** Opening DATASET SECTION block **
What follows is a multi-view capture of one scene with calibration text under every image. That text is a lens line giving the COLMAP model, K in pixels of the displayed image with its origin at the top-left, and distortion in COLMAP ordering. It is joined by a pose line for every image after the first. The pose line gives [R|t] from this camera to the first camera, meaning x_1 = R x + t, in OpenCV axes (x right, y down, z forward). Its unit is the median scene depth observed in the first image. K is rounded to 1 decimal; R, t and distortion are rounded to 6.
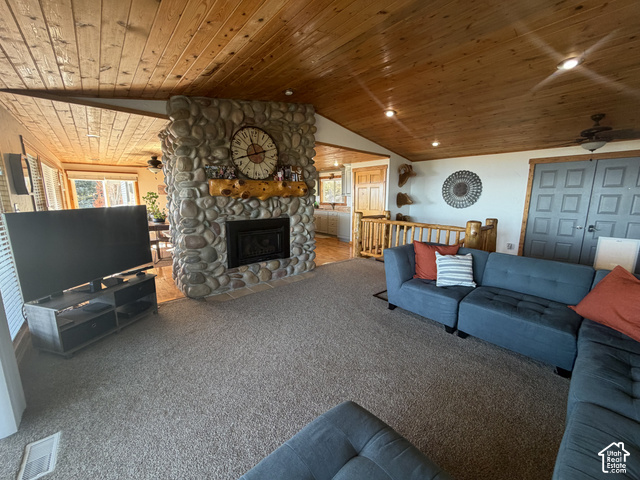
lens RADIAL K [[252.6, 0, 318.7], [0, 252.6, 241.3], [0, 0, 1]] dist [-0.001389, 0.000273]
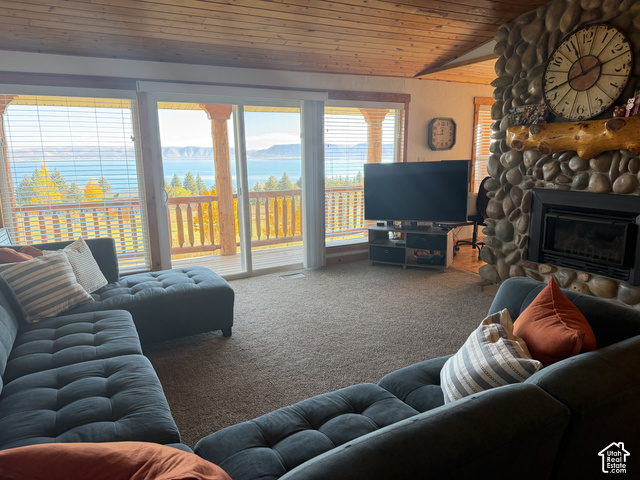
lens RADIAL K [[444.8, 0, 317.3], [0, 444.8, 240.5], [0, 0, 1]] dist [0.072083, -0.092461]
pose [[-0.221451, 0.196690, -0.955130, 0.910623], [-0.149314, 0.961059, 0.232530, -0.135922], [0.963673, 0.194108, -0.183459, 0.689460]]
** Closing DATASET SECTION block **
EXERCISE DETAILS>
Reproduce the listing from its first line through the line containing "dist [-0.001389, 0.000273]", replacing "multi-view capture" with "multi-camera capture" and changing nothing else. Leave out the pictures.

EXPECTED OUTPUT>
What follows is a multi-camera capture of one scene with calibration text under every image. That text is a lens line giving the COLMAP model, K in pixels of the displayed image with its origin at the top-left, and distortion in COLMAP ordering. It is joined by a pose line for every image after the first. The pose line gives [R|t] from this camera to the first camera, meaning x_1 = R x + t, in OpenCV axes (x right, y down, z forward). Its unit is the median scene depth observed in the first image. K is rounded to 1 decimal; R, t and distortion are rounded to 6.
lens RADIAL K [[252.6, 0, 318.7], [0, 252.6, 241.3], [0, 0, 1]] dist [-0.001389, 0.000273]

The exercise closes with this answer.